### [Document section]
Re: Private, Protected methods in Obj C?
Re: Private, Protected methods in Obj C?
- Subject: Re: Private, Protected methods in Obj C?
- From: Andy Lee <email@hidden>
- Date: Wed, 3 Apr 2002 18:17:17 -0500
At 12:14 AM +0200 4/4/02, Ondra Cada wrote:
On Thursday, April 4, 2002, at 12:04 , Jonathan Wight wrote:
Static functions should be used inside a class only as a method of last
resort. If you use them you sacrifice all of Objective C's dynamic
loveliness. Dont do it. If you need (mostly) private methods put them
inside their own hidden categories.
I guess one of us two does not know what a "private method" is
(might easily be me -- I have never been an expert in those C++
thingies!). Anyway:
- is it inheritable?
- is it overridable?
I guess twice nope.
You are right on both counts, at least the way Java defines
"private." I don't remember about C++.
A *private* method -- or what I understand a private method is --
is really nothing but a static function, in C++ with a convenient
access to properties. NOTHING MORE (or is it?).
The only "MORE" I can think of is access to the "super" keyword.
Since no dynamic loveliness is *POSSIBLE BY DEFINITION* with a
private method, why should we care in the implementation?

### [Stored records]
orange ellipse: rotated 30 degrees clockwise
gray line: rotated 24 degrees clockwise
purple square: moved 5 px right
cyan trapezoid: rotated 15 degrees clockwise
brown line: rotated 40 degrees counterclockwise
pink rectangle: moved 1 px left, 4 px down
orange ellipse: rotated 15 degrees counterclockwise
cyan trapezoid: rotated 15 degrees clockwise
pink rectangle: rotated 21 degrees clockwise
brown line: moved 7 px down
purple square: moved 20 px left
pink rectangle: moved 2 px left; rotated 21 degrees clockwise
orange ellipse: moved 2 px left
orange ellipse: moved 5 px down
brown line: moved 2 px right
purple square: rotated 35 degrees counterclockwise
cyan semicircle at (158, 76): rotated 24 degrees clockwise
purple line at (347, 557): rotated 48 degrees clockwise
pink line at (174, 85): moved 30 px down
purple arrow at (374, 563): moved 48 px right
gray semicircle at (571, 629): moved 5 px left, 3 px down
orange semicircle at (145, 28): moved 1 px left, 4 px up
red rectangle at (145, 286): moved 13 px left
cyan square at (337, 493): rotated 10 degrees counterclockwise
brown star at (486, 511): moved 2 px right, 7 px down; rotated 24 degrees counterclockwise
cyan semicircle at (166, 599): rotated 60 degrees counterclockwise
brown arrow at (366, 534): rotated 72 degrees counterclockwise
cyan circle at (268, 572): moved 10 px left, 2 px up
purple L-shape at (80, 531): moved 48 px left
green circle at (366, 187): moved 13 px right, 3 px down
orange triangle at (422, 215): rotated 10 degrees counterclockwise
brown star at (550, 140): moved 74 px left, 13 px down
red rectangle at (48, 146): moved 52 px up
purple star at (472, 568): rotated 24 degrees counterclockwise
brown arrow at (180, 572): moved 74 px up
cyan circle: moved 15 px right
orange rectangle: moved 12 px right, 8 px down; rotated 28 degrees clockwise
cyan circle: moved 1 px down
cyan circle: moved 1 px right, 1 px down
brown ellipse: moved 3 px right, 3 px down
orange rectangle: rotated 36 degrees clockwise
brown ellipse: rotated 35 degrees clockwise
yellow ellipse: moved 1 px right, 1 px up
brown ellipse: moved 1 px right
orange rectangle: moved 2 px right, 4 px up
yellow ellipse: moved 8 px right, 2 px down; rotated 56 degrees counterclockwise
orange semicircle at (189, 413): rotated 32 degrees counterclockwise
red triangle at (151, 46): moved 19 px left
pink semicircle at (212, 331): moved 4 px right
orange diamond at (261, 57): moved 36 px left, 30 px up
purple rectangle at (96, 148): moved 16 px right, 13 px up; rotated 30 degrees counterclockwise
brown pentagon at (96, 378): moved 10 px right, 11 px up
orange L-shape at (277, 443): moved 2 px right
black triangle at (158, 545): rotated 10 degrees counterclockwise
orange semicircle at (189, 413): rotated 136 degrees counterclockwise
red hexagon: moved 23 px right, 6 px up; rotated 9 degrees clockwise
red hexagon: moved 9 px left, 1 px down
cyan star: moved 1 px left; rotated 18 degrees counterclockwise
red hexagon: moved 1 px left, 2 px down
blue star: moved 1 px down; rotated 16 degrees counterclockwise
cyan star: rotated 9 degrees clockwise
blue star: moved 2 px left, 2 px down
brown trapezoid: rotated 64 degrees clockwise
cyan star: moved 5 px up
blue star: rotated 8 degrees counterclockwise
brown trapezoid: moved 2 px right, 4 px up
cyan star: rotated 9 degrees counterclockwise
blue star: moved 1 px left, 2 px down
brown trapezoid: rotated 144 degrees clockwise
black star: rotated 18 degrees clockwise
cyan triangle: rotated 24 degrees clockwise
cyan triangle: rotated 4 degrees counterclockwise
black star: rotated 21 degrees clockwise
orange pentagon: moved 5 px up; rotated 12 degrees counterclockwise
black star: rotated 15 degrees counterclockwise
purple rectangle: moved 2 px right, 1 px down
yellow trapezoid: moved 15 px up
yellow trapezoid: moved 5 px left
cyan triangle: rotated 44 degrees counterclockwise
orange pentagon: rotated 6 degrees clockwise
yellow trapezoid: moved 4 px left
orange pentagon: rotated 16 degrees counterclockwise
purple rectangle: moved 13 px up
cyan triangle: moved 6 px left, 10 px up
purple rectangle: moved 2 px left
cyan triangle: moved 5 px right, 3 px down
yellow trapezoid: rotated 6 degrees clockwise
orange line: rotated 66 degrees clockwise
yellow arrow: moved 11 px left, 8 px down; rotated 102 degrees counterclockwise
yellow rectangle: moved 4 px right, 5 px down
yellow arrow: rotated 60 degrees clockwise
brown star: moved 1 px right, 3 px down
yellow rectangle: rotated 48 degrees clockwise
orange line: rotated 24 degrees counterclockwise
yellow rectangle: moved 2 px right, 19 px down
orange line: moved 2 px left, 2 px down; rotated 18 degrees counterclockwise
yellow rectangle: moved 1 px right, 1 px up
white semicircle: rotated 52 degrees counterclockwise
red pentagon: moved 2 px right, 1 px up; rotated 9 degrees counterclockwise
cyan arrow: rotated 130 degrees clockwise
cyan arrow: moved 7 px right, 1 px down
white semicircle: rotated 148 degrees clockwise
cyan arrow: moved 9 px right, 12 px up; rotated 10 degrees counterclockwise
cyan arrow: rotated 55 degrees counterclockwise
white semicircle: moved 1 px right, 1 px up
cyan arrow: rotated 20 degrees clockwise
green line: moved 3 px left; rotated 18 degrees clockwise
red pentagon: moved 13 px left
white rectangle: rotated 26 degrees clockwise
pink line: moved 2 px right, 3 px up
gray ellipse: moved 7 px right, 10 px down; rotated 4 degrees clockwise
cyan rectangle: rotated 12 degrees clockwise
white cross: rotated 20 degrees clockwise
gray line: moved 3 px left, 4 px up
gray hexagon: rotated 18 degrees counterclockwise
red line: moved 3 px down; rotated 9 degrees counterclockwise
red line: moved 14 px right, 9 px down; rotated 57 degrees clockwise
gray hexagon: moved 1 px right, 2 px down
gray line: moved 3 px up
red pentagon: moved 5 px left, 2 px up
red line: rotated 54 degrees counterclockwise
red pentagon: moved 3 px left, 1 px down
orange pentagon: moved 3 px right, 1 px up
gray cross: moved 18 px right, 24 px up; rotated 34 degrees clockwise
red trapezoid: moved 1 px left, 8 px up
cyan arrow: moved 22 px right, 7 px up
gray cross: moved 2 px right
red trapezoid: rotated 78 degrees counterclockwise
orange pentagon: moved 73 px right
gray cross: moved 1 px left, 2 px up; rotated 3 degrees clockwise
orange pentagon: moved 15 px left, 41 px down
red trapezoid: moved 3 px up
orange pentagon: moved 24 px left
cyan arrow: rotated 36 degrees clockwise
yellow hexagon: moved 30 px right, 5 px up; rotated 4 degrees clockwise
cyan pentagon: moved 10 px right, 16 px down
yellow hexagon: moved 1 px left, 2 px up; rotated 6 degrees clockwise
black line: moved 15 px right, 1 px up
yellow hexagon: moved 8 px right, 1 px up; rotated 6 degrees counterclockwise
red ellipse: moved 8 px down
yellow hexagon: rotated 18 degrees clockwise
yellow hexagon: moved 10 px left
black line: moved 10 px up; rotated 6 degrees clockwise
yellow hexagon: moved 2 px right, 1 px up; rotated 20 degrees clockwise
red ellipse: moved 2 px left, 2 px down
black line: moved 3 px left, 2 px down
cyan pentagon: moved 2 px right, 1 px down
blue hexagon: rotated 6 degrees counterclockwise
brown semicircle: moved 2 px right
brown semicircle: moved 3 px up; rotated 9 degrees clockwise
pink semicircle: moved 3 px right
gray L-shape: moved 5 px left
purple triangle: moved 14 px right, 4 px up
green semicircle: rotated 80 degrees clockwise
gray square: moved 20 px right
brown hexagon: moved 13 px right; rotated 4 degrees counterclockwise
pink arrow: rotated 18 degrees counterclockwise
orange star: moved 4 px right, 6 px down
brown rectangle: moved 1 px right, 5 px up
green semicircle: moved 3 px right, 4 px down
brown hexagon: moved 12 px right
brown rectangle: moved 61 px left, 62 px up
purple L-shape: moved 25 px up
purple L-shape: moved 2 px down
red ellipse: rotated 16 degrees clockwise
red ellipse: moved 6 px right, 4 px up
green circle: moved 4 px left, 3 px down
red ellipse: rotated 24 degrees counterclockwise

### [Task to carry out]
Write the next part of the post on private methods in Objective-C, picking up after its last sentence. The records are separate from the post on private methods in Objective-C.

### [The result]
We might care if we're really paranoid about accidental overriding of
the method. Using real Objective-C methods, a sufficiently weird
method name would give almost perfect but not theoretically perfect
protection against accidental overrides. Using static functions, we
don't have to worry; you can have the same static function name in
two different files.
We might also care if we really, really don't want people poking
around our class and calling undocumented methods that we really,
really want to keep private. Again, a person this paranoid would
actually prefer static functions to pseudo-private (or I should say
pseudo-protected) Objective-C methods.
Don't take me wrong: I *DO* advocate using the dynamic runtime
whenever appropriate
Me too. I even use the dynamic runtime, i.e., Objective-C methods,
for my "private" methods, despite the minor risks, mainly because of
a vague sense of aesthetics (I love those spiffy Smalltalk-like
method signatures, for one thing), so I do agree with Jonathan to
some extent.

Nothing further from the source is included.